Jebakan yang Menjadi Senjata
Bau melati sintetis di ruang direksi Siska terasa mencekik, beradu dengan aroma kopi hitam yang dingin. Siska menatap layar monitor, di mana kurva tender Rumah Sakit Medika Utama bergerak naik. Baginya, angka-angka itu bukan sekadar data; itu adalah tangga untuk memanjat hierarki elit kota.
"Singkirkan Arjuna sebelum makan siang," perintah Siska tanpa menoleh. Suaranya datar, seolah sedang membuang sampah. "Dia sudah tidak berguna. Kehadirannya hanya mencemari citra keluarga kita di mata para investor."
Siska merasa aman. Arjuna hanyalah pion yang patah, menantu pecundang yang ia gunakan sebagai tumbal administratif. Namun, ketenangan itu retak saat ponsel di atas meja mahoninya bergetar. Sebuah notifikasi pesan anonim muncul: 'Audit internal tidak akan melihat detail ini, tapi pihak berwenang pasti akan menyukainya.'
Siska mendengus, menganggapnya lelucon. Namun, saat ia membuka lampiran pesan tersebut, napasnya tertahan. Itu bukan surat kaleng. Itu adalah salinan digital buku besar rahasia perusahaannya—dokumen yang seharusnya terkunci di server pusat—yang merinci setiap aliran dana dari perusahaan cangkang untuk pencucian uang tender. Tangannya gemetar. Siapa yang berani? Siapa yang memiliki akses ke data yang bahkan tidak diketahui oleh auditor pribadinya?
Di parkir bawah tanah, Arjuna berdiri di samping pilar beton, menatap layar ponselnya yang menampilkan data transaksi yang sama. Langkah kaki berat menggema—Handoko, auditor internal yang disuap Siska, muncul dengan wajah merah padam. Dua pria berbadan tegap mengikuti di belakangnya.
"Serahkan ponsel itu, Arjuna," suara Handoko berat, mencoba menutupi kegugupan.
Arjuna tidak bergeming. "Kau pikir memecatku akan menghapus jejak pencucian uang ini?" tanya Arjuna tenang. Suaranya kontras dengan dengung lampu neon yang berkedip.

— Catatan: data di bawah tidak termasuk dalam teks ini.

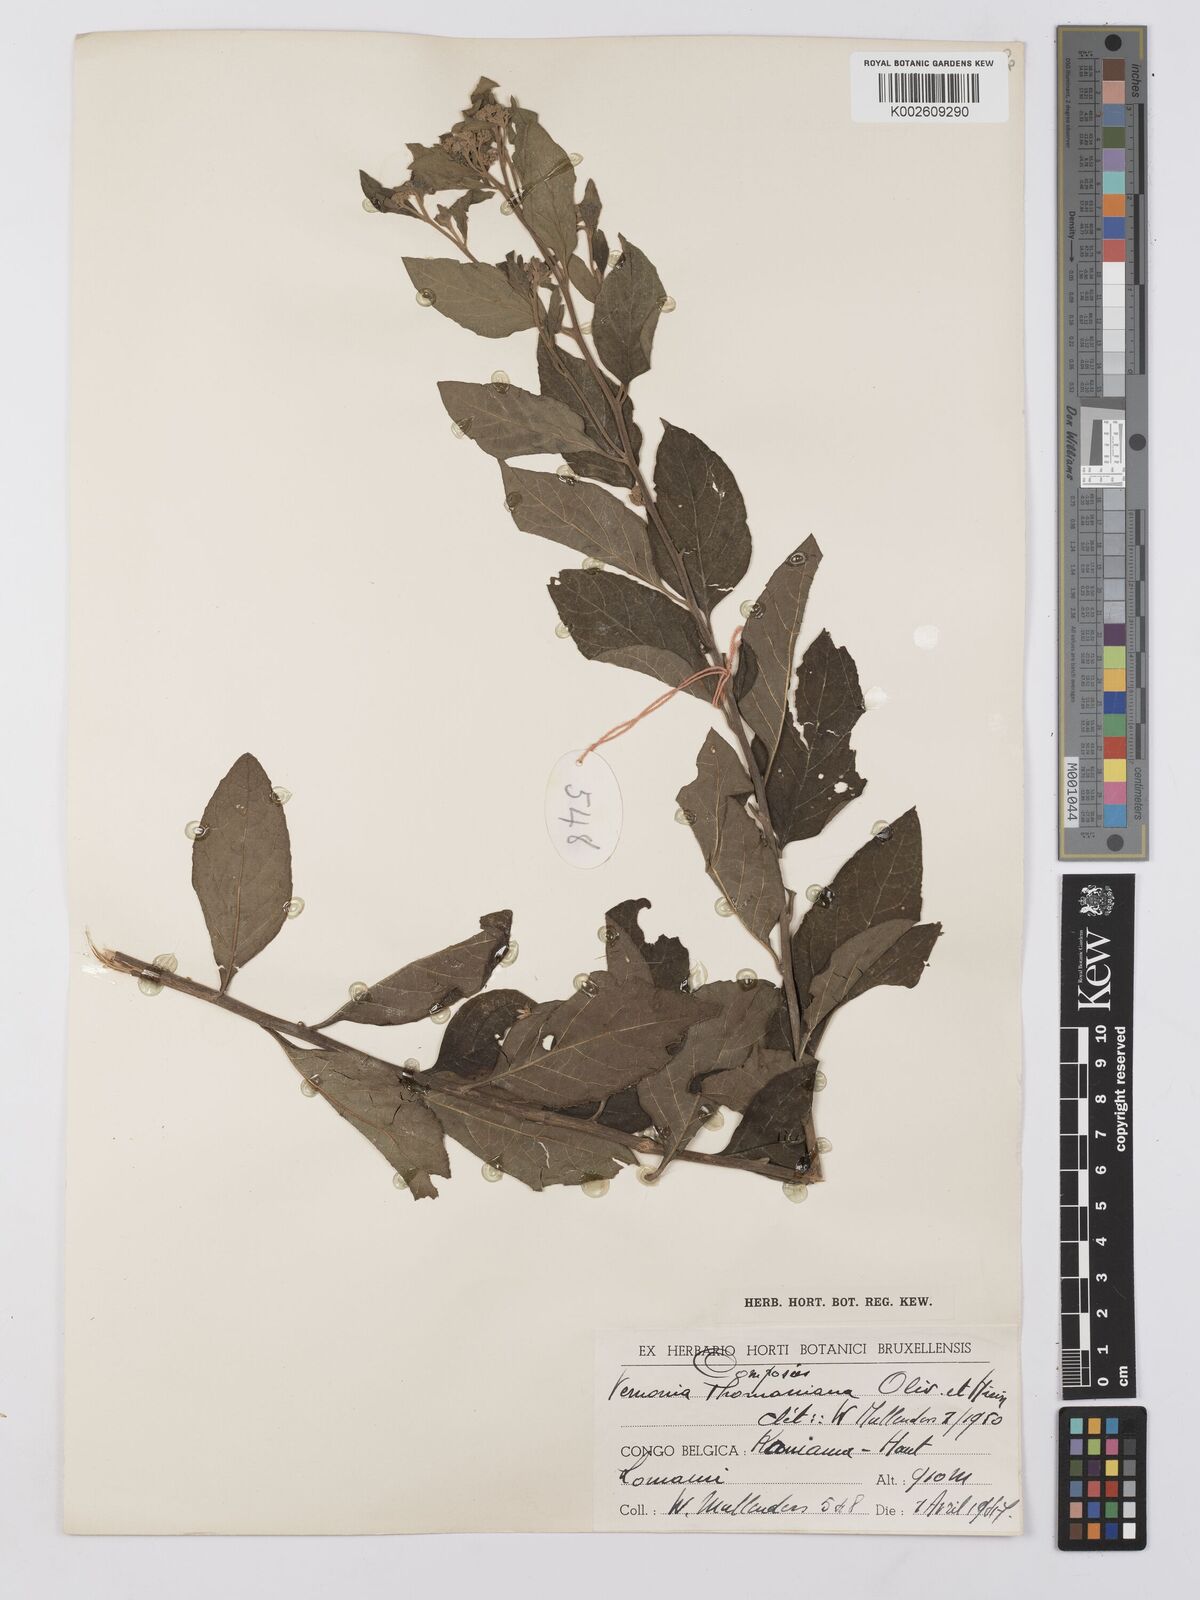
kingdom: Plantae
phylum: Tracheophyta
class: Magnoliopsida
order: Asterales
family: Asteraceae
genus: Gymnanthemum
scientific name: Gymnanthemum thomsonianum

Handoko tertawa sinis, meski matanya melirik gelisah. "Kau hanya administrasi rendahan. Siska tidak akan segan melenyapkanmu."
Arjuna memutar ponselnya, memperlihatkan catatan pajak yang telah dimanipulasi oleh Handoko sendiri. "Aku tahu kau menggelapkan tiga miliar rupiah untuk menutupi hutang judimu. Jika file ini kuserahkan ke pihak berwajib, bukan hanya Siska yang tumbang. Kau akan menjadi orang pertama yang membusuk di penjara."

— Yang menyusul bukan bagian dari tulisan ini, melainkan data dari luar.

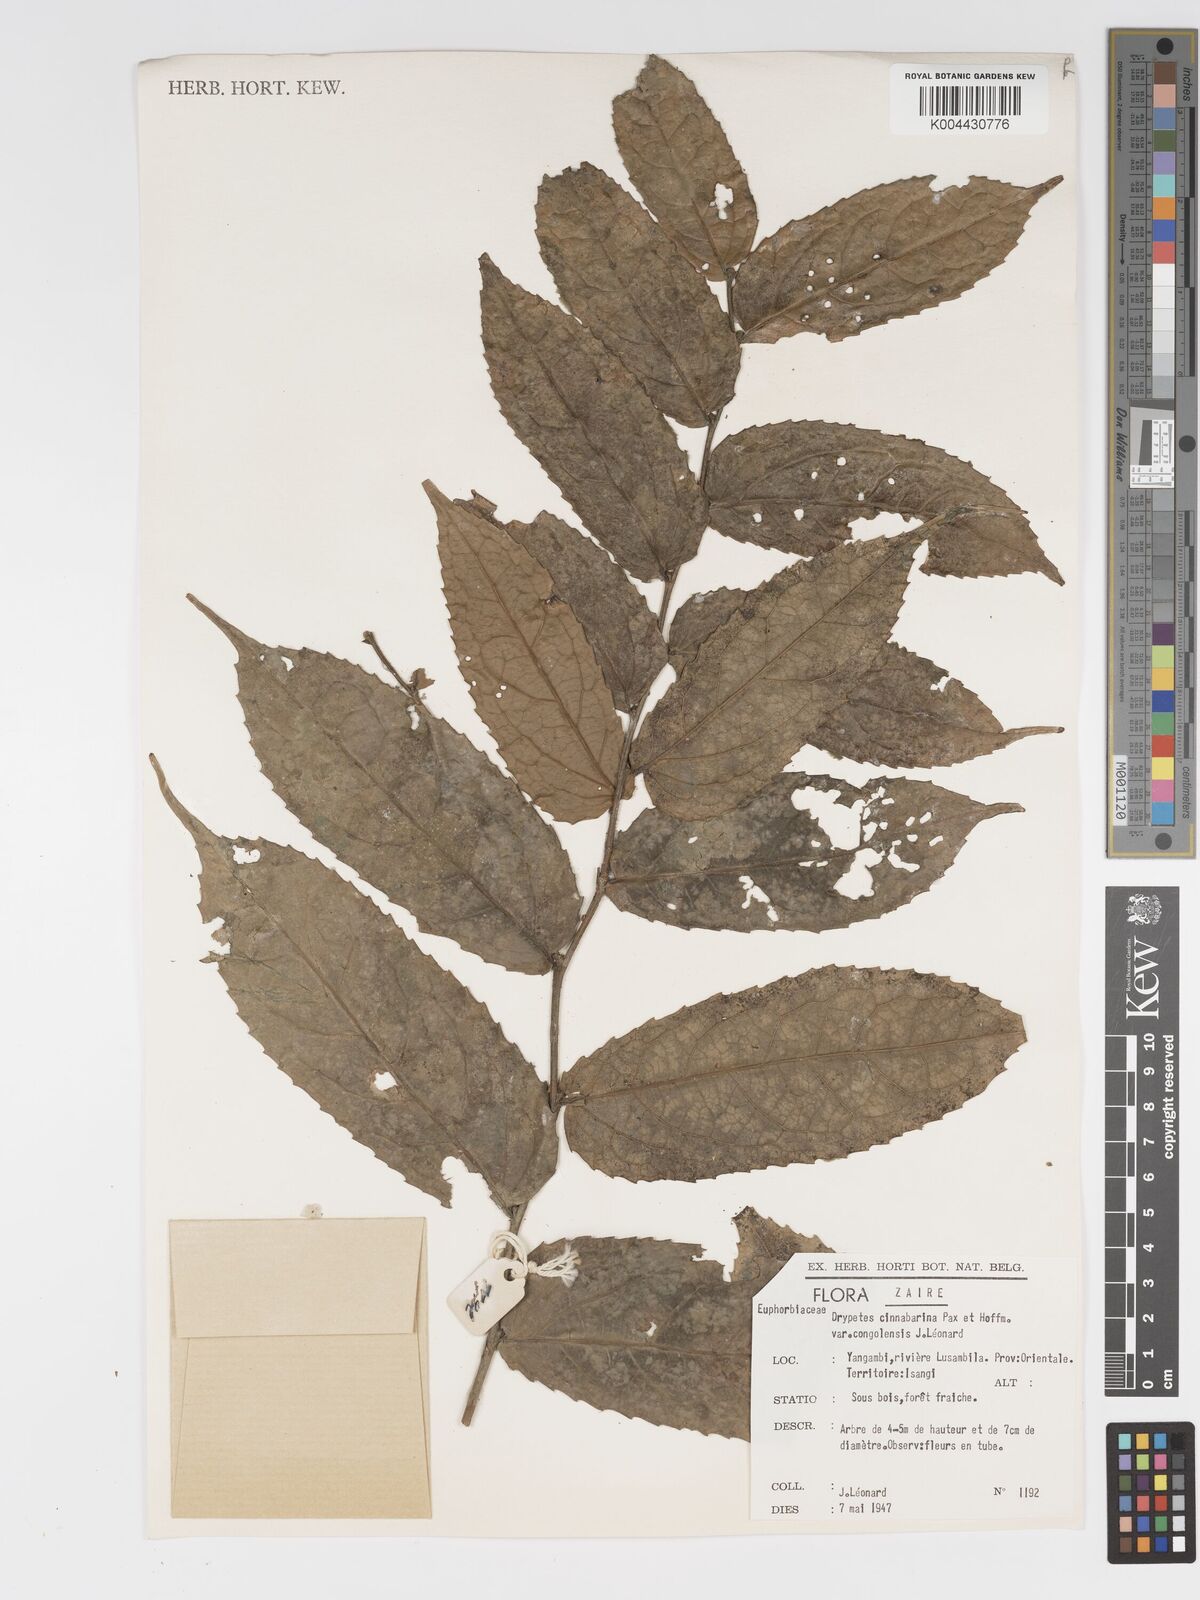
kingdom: Plantae
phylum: Tracheophyta
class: Magnoliopsida
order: Malpighiales
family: Putranjivaceae
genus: Drypetes
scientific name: Drypetes cinnabarina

Handoko terdiam, kakinya lemas hingga ia berlutut di atas lantai beton yang lembap, memohon agar namanya dihapus dari daftar saksi korupsi. Arjuna menatapnya dengan dingin, otoritas yang tak terbantahkan terpancar dari matanya. Ini bukan lagi tentang administrasi; ini tentang siapa yang memegang kendali atas rantai makanan.
Di ruang kontrol rahasia, Pak Darma mengamati adegan itu melalui layar monitor. Ia meletakkan cangkir tehnya dengan denting pelan. "Biarkan saja," gumamnya. "Jika dia ingin mengambil kembali takhtanya, dia harus membakar jembatannya sendiri. Biarkan Siska berpikir dia masih memiliki kendali, sampai saat palu lelang jatuh."
Lobi Balai Lelang Metropolis kini menjadi saksi bisu ketegangan yang memuncak. Arjuna melangkah masuk dengan setelan jas sederhana yang tajam, membiarkan tatapannya mengunci Siska yang berdiri di sudut ruangan. Siska, yang masih gemetar karena pesan anonim tersebut, tersentak saat melihat kehadiran Arjuna. Baginya, pria itu bukan lagi menantu pecundang, melainkan ancaman nyata yang siap meruntuhkan seluruh status sosialnya di depan para elit kota. Arjuna tidak lagi bersembunyi; dia datang untuk menagih hutang martabat.